A 2009 study published in Archives of Internal Medicine found that those with low vitamin D levels were 40 percent more likely to report respiratory infections. In those with asthma, low vitamin D levels increased likelihood of respiratory infection five-fold.
"There's several randomized controlled trials demonstrating that vitamin D supplementation, especially in children, reduces the risk of influenza," says Dr. Greg Plotnikoff, medical director of the Institute for Health and Healing at Abbott Northwestern Hospital in Minneapolis.
And vitamin D deficiency can be more prevalent than expected. In his study of 10,000 employees in the Atlanta Health Care system in Minneapolis, Plotnikoff found that 63 percent had low levels of vitamin D in their blood. Supplementing with 2000 IU of vitamin D a day would have been enough to bring 99 percent of those employees up to proper vitamin D levels.
Plotnikoff also notes that the 400 IUs that current serves as the recommended guideline for daily vitamin D consumption is an outdated, one-size-fits-all recommendation established in the 1940s by a study on children. In his expert opinion, 2000 IU a day during flu season would be the best way to reduce risk of cold and flu.
Another well-known stress buster, sex has also been shown to have immune-boosting effects when had regularly. A study done at Wilkes University found that those who had sex one to two times a week had elevated levels of IgA, while those who abstained or those who had sex more frequently had significantly lower concentrations of the protein in their system.
Researchers were puzzled by the fact that having sex three or more times a week did not have the same positive effect on the immune system, but thought the evidence supported moderately frequent sexual activity as a way to boost levels of IgA by as much as 30 percent.
Non-sexual touch also confers healthful benefits for a dampened immune system. Though getting a massage is often thought of as a good treatment for sore muscles or a bad back, researcher from the University of Miami School of Medicine finds that regular massage treatments boost immunity as well.

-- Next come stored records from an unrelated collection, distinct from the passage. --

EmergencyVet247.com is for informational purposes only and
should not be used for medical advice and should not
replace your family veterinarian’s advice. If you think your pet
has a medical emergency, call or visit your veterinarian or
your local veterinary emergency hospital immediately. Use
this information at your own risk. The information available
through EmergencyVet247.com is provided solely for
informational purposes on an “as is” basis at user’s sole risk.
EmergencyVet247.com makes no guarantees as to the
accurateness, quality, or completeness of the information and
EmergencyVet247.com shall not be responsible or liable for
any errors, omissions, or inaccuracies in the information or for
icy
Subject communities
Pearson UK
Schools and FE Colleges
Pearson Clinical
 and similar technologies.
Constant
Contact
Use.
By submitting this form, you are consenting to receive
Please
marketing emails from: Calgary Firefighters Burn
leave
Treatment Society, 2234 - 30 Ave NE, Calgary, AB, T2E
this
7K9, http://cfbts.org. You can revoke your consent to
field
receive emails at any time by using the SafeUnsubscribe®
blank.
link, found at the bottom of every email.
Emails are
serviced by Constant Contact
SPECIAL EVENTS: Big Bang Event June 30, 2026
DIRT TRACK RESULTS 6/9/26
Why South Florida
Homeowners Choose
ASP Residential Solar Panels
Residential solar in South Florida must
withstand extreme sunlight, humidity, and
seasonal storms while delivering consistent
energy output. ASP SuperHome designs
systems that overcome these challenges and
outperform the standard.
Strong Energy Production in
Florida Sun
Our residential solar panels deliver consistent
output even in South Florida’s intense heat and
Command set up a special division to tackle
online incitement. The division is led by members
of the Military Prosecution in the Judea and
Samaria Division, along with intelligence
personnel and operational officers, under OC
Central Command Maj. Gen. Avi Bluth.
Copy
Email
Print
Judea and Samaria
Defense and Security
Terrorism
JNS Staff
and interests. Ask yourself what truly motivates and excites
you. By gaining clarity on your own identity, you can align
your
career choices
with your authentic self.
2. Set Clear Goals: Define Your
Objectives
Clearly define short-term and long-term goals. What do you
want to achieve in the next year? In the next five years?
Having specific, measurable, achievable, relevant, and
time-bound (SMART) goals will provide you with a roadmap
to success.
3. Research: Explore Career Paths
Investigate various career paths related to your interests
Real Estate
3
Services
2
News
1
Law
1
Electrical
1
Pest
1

Massage increases the activity level and number of the body's natural "killer cells," which fight off pathogens, and decreases the amount of cortisol (the stress hormone) in the blood.
While some of the above tips may be particularly fun ways to ward off illness this flu season, doctors emphasize that these methods should only complement the standard flu-fighting efforts of vaccination, hand washing and dodging contamination.
"When it comes to preventing colds and boosting the immune system, it is really important to know what is proven to be effective, what has no proof but isn't dangerous and what has no proof and might be even harmful," says Dr. Richard Besser, ABC News Chief Health and Medical editor. "Colds are caused by viruses and most are spread by contaminated hands. So ... hand wash, hand wash, hand wash."
As for complementary methods, "as long as you don't give up on keeping your hands clean and staying home when you are sick, go for it," he adds.
Given that seasonal flu vaccination is now recommended for everyone over the age of six months, Schaffner also urges patients to "run, don't walk to the local pharmacy for vaccination" if they haven't already.
"Real flu is just now taking off around the country," he says. "February is usually the flu's biggest month, so I would remind people that it's not too late to get vaccinated against influenza."
A version of this story previously appeared on ABCNews.com.